The goal of this homework is to analyze a dataset you have not seen before, and to practice some linear regression. This homework has less precise instructions, and you may have to read the supporting material cited below to understand the data better.

1. Frog abnormalities in Alaska (100%)

We are going to use the frog abnormalities dataset collected by Reeves et. al. (2010). We are going to use a subset of the data they collected which gives details of over 9000 frogs sampled in Alaska by the researchers. Their objective was to study potentical causes of amphibian abnormalities. To load the file use the following.

frogURL <- "https://datadryad.org/stash/downloads/file_stream/98621"
tmpfile <- tempfile(fileext="csv")
download.file(frogURL,tmpfile)
frog <- read.csv(tmpfile)

More details about the data are in the README.

We will focus on just four variables, the snout to vent length (SVL), the Gosner (developmental) stage of the animal (GOSNER_STAGE), whether or not the frog had an abnormality (ABNORMAL), and whether or not the animal showed signs of a protozoan infection (Perkensus).
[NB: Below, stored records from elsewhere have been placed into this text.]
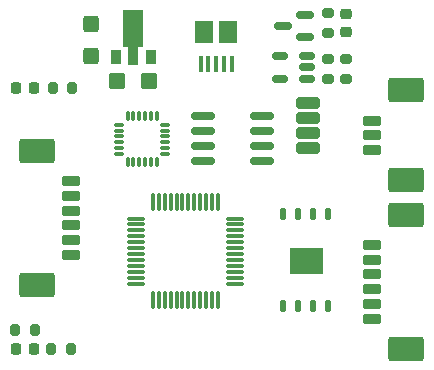
<source format=gbr>
%TF.GenerationSoftware,KiCad,Pcbnew,(6.0.0)*%
%TF.CreationDate,2022-05-23T22:47:49+07:00*%
%TF.ProjectId,MINI-FC,4d494e49-2d46-4432-9e6b-696361645f70,rev?*%
%TF.SameCoordinates,Original*%
%TF.FileFunction,Paste,Top*%
%TF.FilePolarity,Positive*%
%FSLAX46Y46*%
G04 Gerber Fmt 4.6, Leading zero omitted, Abs format (unit mm)*
G04 Created by KiCad (PCBNEW (6.0.0)) date 2022-05-23 22:47:49*
%MOMM*%
%LPD*%
G01*
G04 APERTURE LIST*
G04 Aperture macros list*
%AMRoundRect*
0 Rectangle with rounded corners*
0 $1 Rounding radius*
0 $2 $3 $4 $5 $6 $7 $8 $9 X,Y pos of 4 corners*
0 Add a 4 corners polygon primitive as box body*
4,1,4,$2,$3,$4,$5,$6,$7,$8,$9,$2,$3,0*
0 Add four circle primitives for the rounded corners*
1,1,$1+$1,$2,$3*
1,1,$1+$1,$4,$5*
1,1,$1+$1,$6,$7*
1,1,$1+$1,$8,$9*
0 Add four rect primitives between the rounded corners*
20,1,$1+$1,$2,$3,$4,$5,0*
20,1,$1+$1,$4,$5,$6,$7,0*
20,1,$1+$1,$6,$7,$8,$9,0*
20,1,$1+$1,$8,$9,$2,$3,0*%
%AMFreePoly0*
4,1,9,3.862500,-0.866500,0.737500,-0.866500,0.737500,-0.450000,-0.737500,-0.450000,-0.737500,0.450000,0.737500,0.450000,0.737500,0.866500,3.862500,0.866500,3.862500,-0.866500,3.862500,-0.866500,$1*%
G04 Aperture macros list end*
%ADD10C,0.010000*%
%ADD11RoundRect,0.150000X0.825000X0.150000X-0.825000X0.150000X-0.825000X-0.150000X0.825000X-0.150000X0*%
%ADD12RoundRect,0.200000X0.275000X-0.200000X0.275000X0.200000X-0.275000X0.200000X-0.275000X-0.200000X0*%
%ADD13RoundRect,0.200000X0.200000X0.275000X-0.200000X0.275000X-0.200000X-0.275000X0.200000X-0.275000X0*%
%ADD14RoundRect,0.250000X0.450000X0.425000X-0.450000X0.425000X-0.450000X-0.425000X0.450000X-0.425000X0*%
%ADD15RoundRect,0.200000X-0.275000X0.200000X-0.275000X-0.200000X0.275000X-0.200000X0.275000X0.200000X0*%
%ADD16RoundRect,0.066000X0.154000X-0.404000X0.154000X0.404000X-0.154000X0.404000X-0.154000X-0.404000X0*%
%ADD17RoundRect,0.075000X-0.662500X-0.075000X0.662500X-0.075000X0.662500X0.075000X-0.662500X0.075000X0*%
%ADD18RoundRect,0.075000X-0.075000X-0.662500X0.075000X-0.662500X0.075000X0.662500X-0.075000X0.662500X0*%
%ADD19RoundRect,0.250000X-0.750000X-0.250000X0.750000X-0.250000X0.750000X0.250000X-0.750000X0.250000X0*%
%ADD20R,0.900000X1.300000*%
%ADD21FreePoly0,90.000000*%
%ADD22RoundRect,0.075000X0.350000X0.075000X-0.350000X0.075000X-0.350000X-0.075000X0.350000X-0.075000X0*%
%ADD23RoundRect,0.075000X-0.075000X0.350000X-0.075000X-0.350000X0.075000X-0.350000X0.075000X0.350000X0*%
%ADD24RoundRect,0.150000X0.587500X0.150000X-0.587500X0.150000X-0.587500X-0.150000X0.587500X-0.150000X0*%
%ADD25RoundRect,0.200000X0.600000X-0.200000X0.600000X0.200000X-0.600000X0.200000X-0.600000X-0.200000X0*%
%ADD26RoundRect,0.250001X1.249999X-0.799999X1.249999X0.799999X-1.249999X0.799999X-1.249999X-0.799999X0*%
%ADD27RoundRect,0.218750X0.256250X-0.218750X0.256250X0.218750X-0.256250X0.218750X-0.256250X-0.218750X0*%
%ADD28RoundRect,0.150000X0.512500X0.150000X-0.512500X0.150000X-0.512500X-0.150000X0.512500X-0.150000X0*%
%ADD29RoundRect,0.218750X-0.218750X-0.256250X0.218750X-0.256250X0.218750X0.256250X-0.218750X0.256250X0*%
%ADD30RoundRect,0.200000X-0.200000X-0.275000X0.200000X-0.275000X0.200000X0.275000X-0.200000X0.275000X0*%
%ADD31RoundRect,0.200000X-0.600000X0.200000X-0.600000X-0.200000X0.600000X-0.200000X0.600000X0.200000X0*%
%ADD32RoundRect,0.250001X-1.249999X0.799999X-1.249999X-0.799999X1.249999X-0.799999X1.249999X0.799999X0*%
%ADD33RoundRect,0.250000X-0.425000X0.450000X-0.425000X-0.450000X0.425000X-0.450000X0.425000X0.450000X0*%
%ADD34R,0.400000X1.350000*%
%ADD35R,1.500000X1.900000*%
G04 APERTURE END LIST*
D10*
%TO.C,U2*%
X124050000Y-82875610D02*
X124050000Y-80725000D01*
X124050000Y-80725000D02*
X126750770Y-80725000D01*
X126750770Y-80725000D02*
X126750770Y-82875610D01*
X126750770Y-82875610D02*
X124050000Y-82875610D01*
G36*
X126750770Y-82875610D02*
G01*
X124050000Y-82875610D01*
X124050000Y-80725000D01*
X126750770Y-80725000D01*
X126750770Y-82875610D01*
G37*
X126750770Y-82875610D02*
X124050000Y-82875610D01*
X124050000Y-80725000D01*
X126750770Y-80725000D01*
X126750770Y-82875610D01*
%TD*%
D11*
%TO.C,U4*%
X121675000Y-73405000D03*
X121675000Y-72135000D03*
X121675000Y-70865000D03*
X121675000Y-69595000D03*
X116725000Y-69595000D03*
X116725000Y-70865000D03*
X116725000Y-72135000D03*
X116725000Y-73405000D03*
%TD*%
D12*
%TO.C,R4*%
X127300000Y-62525000D03*
X127300000Y-60875000D03*
%TD*%
D13*
%TO.C,R5*%
X105600000Y-67200000D03*
X103950000Y-67200000D03*
%TD*%
D14*
%TO.C,C16*%
X112100000Y-66600000D03*
X109400000Y-66600000D03*
%TD*%
D15*
%TO.C,R16*%
X128762500Y-64750000D03*
X128762500Y-66400000D03*
%TD*%
D16*
%TO.C,U2*%
X123495000Y-85695000D03*
X124765000Y-85695000D03*
X126035000Y-85695000D03*
X127305000Y-85695000D03*
X127305000Y-77905000D03*
X126035000Y-77905000D03*
X124765000Y-77905000D03*
X123495000Y-77905000D03*
%TD*%
D17*
%TO.C,U1*%
X111037500Y-78250000D03*
X111037500Y-78750000D03*
X111037500Y-79250000D03*
X111037500Y-79750000D03*
X111037500Y-80250000D03*
X111037500Y-80750000D03*
X111037500Y-81250000D03*
X111037500Y-81750000D03*
X111037500Y-82250000D03*
X111037500Y-82750000D03*
X111037500Y-83250000D03*
X111037500Y-83750000D03*
D18*
X112450000Y-85162500D03*
X112950000Y-85162500D03*
X113450000Y-85162500D03*
X113950000Y-85162500D03*
X114450000Y-85162500D03*
X114950000Y-85162500D03*
X115450000Y-85162500D03*
X115950000Y-85162500D03*
X116450000Y-85162500D03*
X116950000Y-85162500D03*
X117450000Y-85162500D03*
X117950000Y-85162500D03*
D17*
X119362500Y-83750000D03*
X119362500Y-83250000D03*
X119362500Y-82750000D03*
X119362500Y-82250000D03*
X119362500Y-81750000D03*
X119362500Y-81250000D03*
X119362500Y-80750000D03*
X119362500Y-80250000D03*
X119362500Y-79750000D03*
X119362500Y-79250000D03*
X119362500Y-78750000D03*
X119362500Y-78250000D03*
D18*
X117950000Y-76837500D03*
X117450000Y-76837500D03*
X116950000Y-76837500D03*
X116450000Y-76837500D03*
X115950000Y-76837500D03*
X115450000Y-76837500D03*
X114950000Y-76837500D03*
X114450000Y-76837500D03*
X113950000Y-76837500D03*
X113450000Y-76837500D03*
X112950000Y-76837500D03*
X112450000Y-76837500D03*
%TD*%
D19*
%TO.C,J2*%
X125600000Y-68460000D03*
X125600000Y-69730000D03*
X125600000Y-71000000D03*
X125600000Y-72270000D03*
%TD*%
D20*
%TO.C,U5*%
X109300000Y-64600000D03*
D21*
X110800000Y-64512500D03*
D20*
X112300000Y-64600000D03*
%TD*%
D22*
%TO.C,U3*%
X113500000Y-72800000D03*
X113500000Y-72300000D03*
X113500000Y-71800000D03*
X113500000Y-71300000D03*
X113500000Y-70800000D03*
X113500000Y-70300000D03*
D23*
X112800000Y-69600000D03*
X112300000Y-69600000D03*
X111800000Y-69600000D03*
X111300000Y-69600000D03*
X110800000Y-69600000D03*
X110300000Y-69600000D03*
D22*
X109600000Y-70300000D03*
X109600000Y-70800000D03*
X109600000Y-71300000D03*
X109600000Y-71800000D03*
X109600000Y-72300000D03*
X109600000Y-72800000D03*
D23*
X110300000Y-73500000D03*
X110800000Y-73500000D03*
X111300000Y-73500000D03*
X111800000Y-73500000D03*
X112300000Y-73500000D03*
X112800000Y-73500000D03*
%TD*%
D24*
%TO.C,Q1*%
X125300000Y-62900000D03*
X125300000Y-61000000D03*
X123425000Y-61950000D03*
%TD*%
D25*
%TO.C,RCIN2*%
X131000000Y-86725000D03*
X131000000Y-85475000D03*
X131000000Y-84225000D03*
X131000000Y-82975000D03*
X131000000Y-81725000D03*
X131000000Y-80475000D03*
D26*
X133900000Y-77925000D03*
X133900000Y-89275000D03*
%TD*%
D25*
%TO.C,PPM1*%
X131000000Y-72450000D03*
X131000000Y-71200000D03*
X131000000Y-69950000D03*
D26*
X133900000Y-75000000D03*
X133900000Y-67400000D03*
%TD*%
D27*
%TO.C,D1*%
X128800000Y-62475000D03*
X128800000Y-60900000D03*
%TD*%
D13*
%TO.C,R6*%
X105500000Y-89300000D03*
X103850000Y-89300000D03*
%TD*%
D28*
%TO.C,U6*%
X125500000Y-66400000D03*
X125500000Y-65450000D03*
X125500000Y-64500000D03*
X123225000Y-64500000D03*
X123225000Y-66400000D03*
%TD*%
D29*
%TO.C,D3*%
X100812500Y-89300000D03*
X102387500Y-89300000D03*
%TD*%
D30*
%TO.C,R1*%
X100800000Y-87700000D03*
X102450000Y-87700000D03*
%TD*%
D31*
%TO.C,RCIN1*%
X105500000Y-75075000D03*
X105500000Y-76325000D03*
X105500000Y-77575000D03*
X105500000Y-78825000D03*
X105500000Y-80075000D03*
X105500000Y-81325000D03*
D32*
X102600000Y-83875000D03*
X102600000Y-72525000D03*
%TD*%
D29*
%TO.C,D2*%
X100812500Y-67200000D03*
X102387500Y-67200000D03*
%TD*%
D33*
%TO.C,C17*%
X107200000Y-61800000D03*
X107200000Y-64500000D03*
%TD*%
D12*
%TO.C,R17*%
X127262500Y-66400000D03*
X127262500Y-64750000D03*
%TD*%
D34*
%TO.C,J1*%
X119100000Y-65162500D03*
X118450000Y-65162500D03*
X117800000Y-65162500D03*
X117150000Y-65162500D03*
X116500000Y-65162500D03*
D35*
X116800000Y-62462500D03*
X118800000Y-62462500D03*
%TD*%
M02*

</source>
Our main goal is to examine if the snout to vent length is associated with abnormalities, accounting for the Gosner developmental stage and possible protozoan infection.
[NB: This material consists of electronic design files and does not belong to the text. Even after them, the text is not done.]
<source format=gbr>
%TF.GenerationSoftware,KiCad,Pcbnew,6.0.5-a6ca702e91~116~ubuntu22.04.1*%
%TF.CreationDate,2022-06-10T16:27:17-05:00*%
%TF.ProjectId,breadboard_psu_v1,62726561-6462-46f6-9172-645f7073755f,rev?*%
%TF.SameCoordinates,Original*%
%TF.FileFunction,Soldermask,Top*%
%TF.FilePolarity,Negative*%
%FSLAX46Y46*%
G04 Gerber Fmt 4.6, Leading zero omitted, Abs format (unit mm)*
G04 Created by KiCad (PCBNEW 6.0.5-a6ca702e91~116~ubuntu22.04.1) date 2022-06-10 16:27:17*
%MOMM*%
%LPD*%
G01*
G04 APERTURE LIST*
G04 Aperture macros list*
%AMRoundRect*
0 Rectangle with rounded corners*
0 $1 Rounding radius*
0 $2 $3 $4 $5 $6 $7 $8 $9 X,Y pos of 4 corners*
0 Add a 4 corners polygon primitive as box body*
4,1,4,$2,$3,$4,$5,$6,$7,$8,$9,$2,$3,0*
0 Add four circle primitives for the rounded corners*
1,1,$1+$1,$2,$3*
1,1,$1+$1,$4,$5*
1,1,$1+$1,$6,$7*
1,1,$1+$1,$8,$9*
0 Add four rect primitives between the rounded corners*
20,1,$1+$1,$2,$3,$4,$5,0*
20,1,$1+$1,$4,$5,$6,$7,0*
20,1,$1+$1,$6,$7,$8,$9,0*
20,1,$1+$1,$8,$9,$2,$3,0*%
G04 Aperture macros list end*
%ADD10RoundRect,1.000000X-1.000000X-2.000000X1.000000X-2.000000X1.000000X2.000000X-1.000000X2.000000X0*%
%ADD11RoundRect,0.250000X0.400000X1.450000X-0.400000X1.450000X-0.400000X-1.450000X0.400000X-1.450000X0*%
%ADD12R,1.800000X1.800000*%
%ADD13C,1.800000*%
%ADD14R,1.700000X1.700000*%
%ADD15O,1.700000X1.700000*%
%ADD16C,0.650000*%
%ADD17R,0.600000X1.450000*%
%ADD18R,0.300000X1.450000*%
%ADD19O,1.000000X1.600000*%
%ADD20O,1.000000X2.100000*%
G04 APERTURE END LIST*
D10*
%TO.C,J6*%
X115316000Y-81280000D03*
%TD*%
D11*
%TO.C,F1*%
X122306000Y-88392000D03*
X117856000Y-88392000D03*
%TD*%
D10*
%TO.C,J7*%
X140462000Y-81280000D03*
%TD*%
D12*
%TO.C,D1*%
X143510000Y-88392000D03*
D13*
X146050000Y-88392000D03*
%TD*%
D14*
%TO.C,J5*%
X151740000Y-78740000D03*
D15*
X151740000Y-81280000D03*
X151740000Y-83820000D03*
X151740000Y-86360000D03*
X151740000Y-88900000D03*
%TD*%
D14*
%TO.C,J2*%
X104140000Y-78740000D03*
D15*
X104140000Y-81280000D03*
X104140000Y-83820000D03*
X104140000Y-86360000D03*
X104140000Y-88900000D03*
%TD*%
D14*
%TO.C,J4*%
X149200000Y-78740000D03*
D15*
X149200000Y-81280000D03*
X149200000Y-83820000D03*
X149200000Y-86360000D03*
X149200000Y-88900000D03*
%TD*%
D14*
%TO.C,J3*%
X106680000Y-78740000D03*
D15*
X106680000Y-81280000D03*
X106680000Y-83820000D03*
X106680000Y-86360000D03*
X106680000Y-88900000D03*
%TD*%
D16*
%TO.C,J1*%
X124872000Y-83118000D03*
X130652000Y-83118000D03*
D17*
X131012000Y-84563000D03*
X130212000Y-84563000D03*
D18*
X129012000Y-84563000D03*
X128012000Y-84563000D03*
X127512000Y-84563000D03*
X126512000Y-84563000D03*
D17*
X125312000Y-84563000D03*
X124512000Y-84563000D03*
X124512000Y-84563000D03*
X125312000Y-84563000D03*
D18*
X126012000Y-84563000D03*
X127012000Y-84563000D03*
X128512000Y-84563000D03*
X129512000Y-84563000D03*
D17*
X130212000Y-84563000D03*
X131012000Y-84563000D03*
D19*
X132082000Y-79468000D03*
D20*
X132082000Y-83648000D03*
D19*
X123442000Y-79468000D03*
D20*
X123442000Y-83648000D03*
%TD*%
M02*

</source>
  • Perform a descriptive analysis of the four variables of interest. Calculate appropriate summary statistics for each variable.
  • Are there any missing data, if so how many and for which variables?
  • Use graphical summaries to examine association of the snout to vent length with the other variables. Which variable appears to show strongest association?
  • Use linear regression to examine association between snout to vent length and Gosner stage. What is the meaning of the slope and intercept of the line fitted?
  • How much of the variation in snout to vent length is explained by variation in Gosner stage?
  • Use a t-test comparing snout to vent length in animals with and without an abnormality.
  • Build a linear regression model for snout to vent length and whether or not the animal was abnormal adjusting for Gosner stage and protozoan infection status. Interpret the output of the regression model.
  • Check model fit using a residual vs fitted plot. Does it look satisfactory?
  • Compare the result of the regression model with that of the t-test. Do they lead to the same or different conclusions?
  • What is your overall conclusion regarding the relationship between snout to vent length and frog abnormalities?

2. Acknowledgements

Cite resources or individuals helping you.